PAGE EXTRACT below:

Estrogen therapy can help keep joint pain at bay after menopause for women who have had a hysterectomy. Joint pain was modestly, but significantly, lower in women who took estrogen alone than in women who took placebo in the Women's Health Initiative (WHI) trial. The findings were published online in Menopause, the journal of The North American Menopause Society.

Studies looking at how estrogen affects joint pain in women after menopause have had mixed results. But this analysis of data on some 1,000 women who had hysterectomies - representative of the more than 10,000 women in this randomized trial - makes it clear that estrogen alone is indeed helpful for joint pain. At the beginning of the study, 77% of these women had joint pain. But after three years, 80% of the women who took a placebo had joint pain, but only 74% of the women in the estrogen group did.

End of PAGE EXTRACT.
DATA SUPPLIED below:

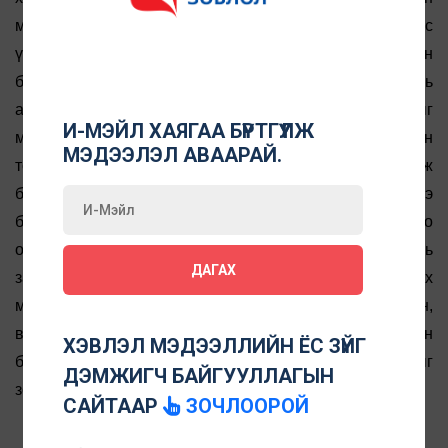
мэдээлэлд “Хийгээгүй хэргээ нотлоод явах процесс
үргэлжлэх нь байна” гэх зэргээр нэр бүхий хоёр иргэн
буруугүй гэж ойлгогдохоор мэдээлжээ. Эдгээр нь
агуулгыг буруугаар ойлгуулсан, нөхцөл байдлыг
И-МЭЙЛ ХАЯГАА БҮРТГҮҮЛЖ
мушгин гуйвуулсан, хэт хялбарчилсан, сурвалжилгын
МЭДЭЭЛЭЛ АВААРАЙ.
төгсгөлд “Ямар ч байсан ингээд нэг айл элэг бүтэн болж
байгаад баярлалаа. Биднийг дэмжиж байсан үзэгчдэдээ
баярлалаа” гэх зэргээр дүгнэлт хийж, үзэл бодлоо
1.1, 1.3, 1.5
оруулсан зэргийг үндэслэн редакц
дахь
ДАГАХ
заалтуудыг зөрчсөн хэмээн үзсэн. Харин редакц дээрх
мэдээллээ шүүхийн шийдвэрт үндэслэн бэлтгэсэн,
видео бичлэгийн үеэр яриа өгч буй иргэдийн хэн
ХЭВЛЭЛ МЭДЭЭЛЛИЙН ЁС ЗҮЙГ
1.2
болохыг хэлж, танилцуулсан тул
дахь заалтыг
ДЭМЖИГЧ БАЙГУУЛЛАГЫН
зөрчөөгүй гэж үзлээ.
САЙТААР
ЗОЧЛООРОЙ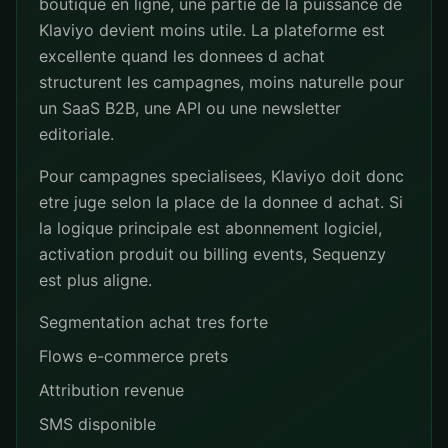
boutique en ligne, une partie de la puissance de
Klaviyo devient moins utile. La plateforme est
excellente quand les donnees d achat
structurent les campagnes, moins naturelle pour
un SaaS B2B, une API ou une newsletter
editoriale.
Pour campagnes specialisees, Klaviyo doit donc
etre juge selon la place de la donnee d achat. Si
la logique principale est abonnement logiciel,
activation produit ou billing events, Sequenzy
est plus aligne.
Segmentation achat tres forte
Flows e-commerce prets
Attribution revenue
SMS disponible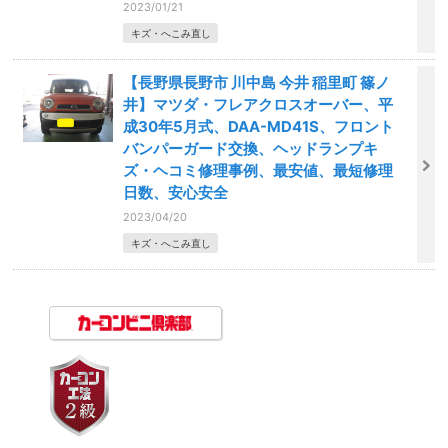
2023/01/21
キズ・へこみ直し
【長野県長野市 川中島 今井 稲里町 篠ノ
井】マツダ・フレアクロスオーバー、平
成30年5月式、DAA-MD41S、フロント
バンパーガード交換、ヘッドランプキ
ズ・ヘコミ修理事例、最安値、最短修理
日数、安心安全
2023/04/20
キズ・へこみ直し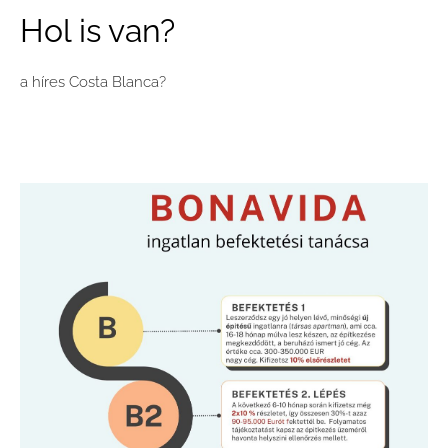
Hol is van?
a híres Costa Blanca?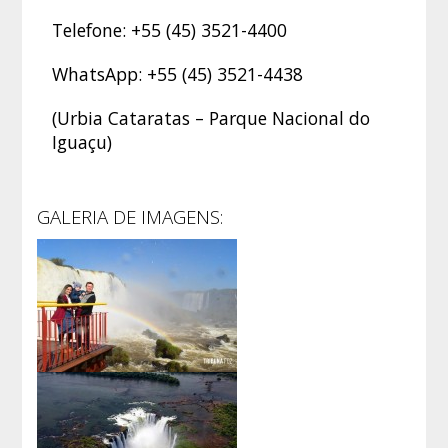
Telefone: +55 (45) 3521-4400
WhatsApp: +55 (45) 3521-4438
(Urbia Cataratas – Parque Nacional do
Iguaçu)
GALERIA DE IMAGENS: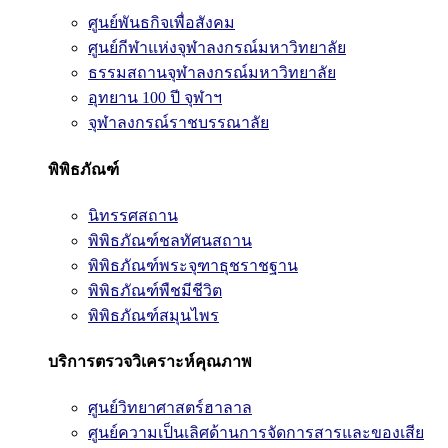
ศูนย์พันธกิจเพื่อสังคม
ศูนย์กีฬาแห่งจุฬาลงกรณ์มหาวิทยาลัย
ธรรมสถานจุฬาลงกรณ์มหาวิทยาลัย
อุทยาน 100 ปี จุฬาฯ
จุฬาลงกรณ์ราชบรรณาลัย
พิพิธภัณฑ์
นิทรรศสถาน
พิพิธภัณฑ์ชลทัศนสถาน
พิพิธภัณฑ์พระจุฑาธุชราชฐาน
พิพิธภัณฑ์พืชมีชีวิต
พิพิธภัณฑ์สมุนไพร
บริการตรวจวิเคราะห์คุณภาพ
ศูนย์วิทยาศาสตร์ฮาลาล
ศูนย์ความเป็นเลิศด้านการจัดการสารและของเสีย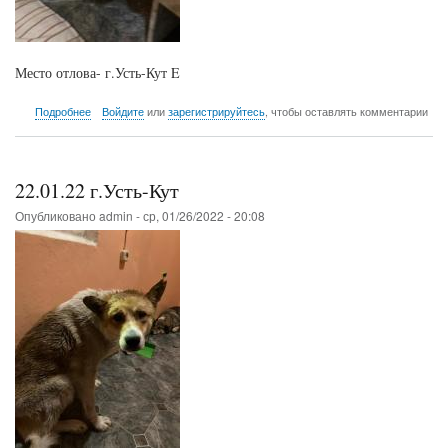
Место отлова- г.Усть-Кут E
о
Подробнее
Войдите
или
зарегистрируйтесь
, чтобы оставлять комментарии
22.01.22
г.Усть-
Кут
22.01.22 г.Усть-Кут
Опубликовано
admin
-
ср, 01/26/2022 - 20:08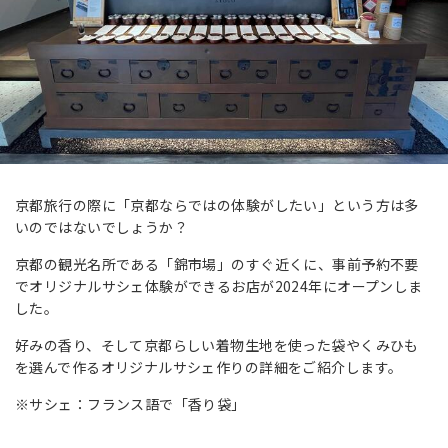
京都旅行の際に「京都ならではの体験がしたい」という方は多
いのではないでしょうか？
京都の観光名所である「錦市場」のすぐ近くに、事前予約不要
でオリジナルサシェ体験ができるお店が2024年にオープンしま
した。
好みの香り、そして京都らしい着物生地を使った袋やくみひも
を選んで作るオリジナルサシェ作りの詳細をご紹介します。
※サシェ：フランス語で「香り袋」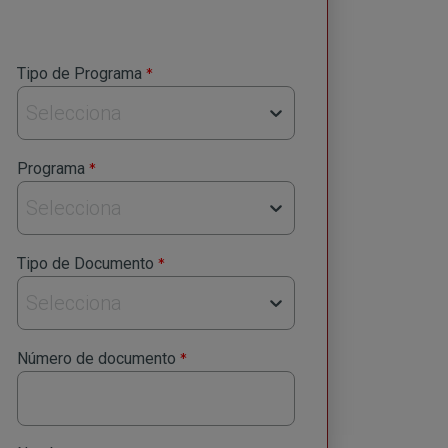
privacidad
Envia
*
Tipo de Programa
Selecciona
*
Programa
Selecciona
*
Tipo de Documento
Selecciona
*
Número de documento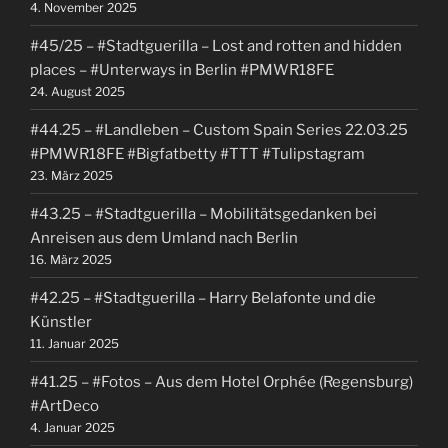
4. November 2025
#45/25 – #Stadtguerilla – Lost and rotten and hidden
places – #Unterways in Berlin #PMWR18FE
24. August 2025
#44.25 – #Landleben – Custom Spain Series 22.03.25
#PMWR18FE #Bigfatbetty #TTT #Tulipstagram
23. März 2025
#43.25 – #Stadtguerilla – Mobilitätsgedanken bei
Anreisen aus dem Umland nach Berlin
16. März 2025
#42.25 – #Stadtguerilla – Harry Belafonte und die
Künstler
11. Januar 2025
#41.25 – #Fotos – Aus dem Hotel Orphée (Regensburg)
#ArtDeco
4. Januar 2025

End of DATA SUPPLIED.

TASKS TO COMPLETE.
**a.** Write out the passage of the estrogen and joint pain article between "Estrogen therapy can" and "American Menopause Society.", inclusive.
**b.** Continue the article on estrogen and joint pain after menopause from its last sentence.

RESPONSES IN ORDER.
**a.**
Estrogen therapy can help keep joint pain at bay after menopause for women who have had a hysterectomy. Joint pain was modestly, but significantly, lower in women who took estrogen alone than in women who took placebo in the Women's Health Initiative (WHI) trial. The findings were published online in Menopause, the journal of The North American Menopause Society.

**b.**
The difference was seen only in the estrogen-alone portion of the WHI trial and not in the part of the trial that compared results in women who took an estrogen-progestogen combination with those who took a placebo. (Women with an intact uterus need to use both hormones if they take hormone therapy.)

Women and their healthcare providers who are thinking about estrogen to help prevent joint pain need to take all the risks and benefits of menopausal hormone therapy into consideration and should still follow the recommendation to use the lowest dose for the shortest amount of time needed to achieve the therapeutic goal, the authors emphasized.

The article "Estrogen alone and joint symptoms in the Women's Health Initiative randomized trial," will be published in the June 2013 print edition of Menopause.